Consistent copy of the data
When using pgcopydb clone --resume
the snapshot used in the previous
attempts is going to be re-used. For Postgres to be able to import that
snapshot again, the transaction that exported the snapshot must be still
running on the source database system.
- Single pgcopydb command
When using
pgcopydb clone
the snapshot holding process is part of that single process tree, and any interruption of this command (signal, C-c, crash) also terminates the snapshot holding sub-process and the snapshot is then lost.- Separate pgcopydb snapshot command
That’s why the
pgcopydb snapshot
command can be used separately. Then the mainpgcopydb clone
command re-uses the snapshot automatically and can be left holding the snapshot even in case of an interruption of thepgcopydb clone
command.- External snapshot
It is also possible to use another command or software to export and maintain the snapshot that pgcopydb uses and then use
pgcopydb clone --snapshot ...
to share the snapshot with pgcopydb.
Consistent copy of the data with CDC
When using Change Data Capture with the --follow
option resuming
operations consistently requires the following situation:
The initial COPY of the data needs to still have access to the exported snapshot.
Even when the snapshot has been exported with a replication protocol command, Postgres still requires the session to be maintained opened here.
The logical replication on the client side is not concerned with the snapshot operations, that’s done server-side when creating the replication slot; from there on all the client has to do is consume from the replication slot.
Snapshot and catalogs (cache invalidation)

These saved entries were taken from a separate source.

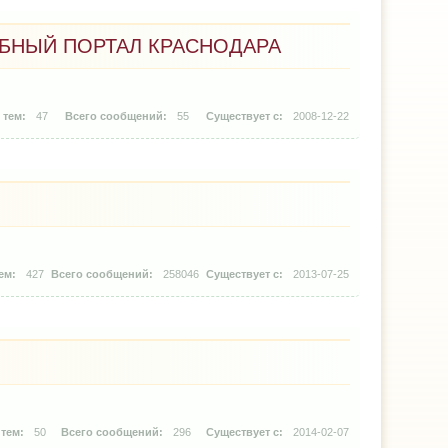
НЫЙ ПОРТАЛ КРАСНОДАРА
47
55
2008-12-22
427
258046
2013-07-25
50
296
2014-02-07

The source catalog table setup
registers information about the current
pgcopydb command. The information is checked at start-up in order to avoid
re-using data in a different context.
The information registered is the following, and also contains the
snapshot information. In case of a mismatch, consider using --resume
--not-consistent
when that’s relevant to your operations.
Here’s how to inspect the current setup
information that pgcopydb
maintains in its local catalog cache:
$ sqlite3 /tmp/pgcopydb/schema/source.db
sqlite> .mode line
sqlite> select * from setup;
id = 1
source_pg_uri = postgres:///pagila
target_pg_uri = postgres:///plop
snapshot = 00000003-00000048-1
split_tables_larger_than = 0
filters = {"type":"SOURCE_FILTER_TYPE_NONE"}
plugin =
slot_name =
The source and target connection strings only contain the Postgres servers hostname, port, database name and connecting role name. In particular, authentication credentials are not stored in the catalogs.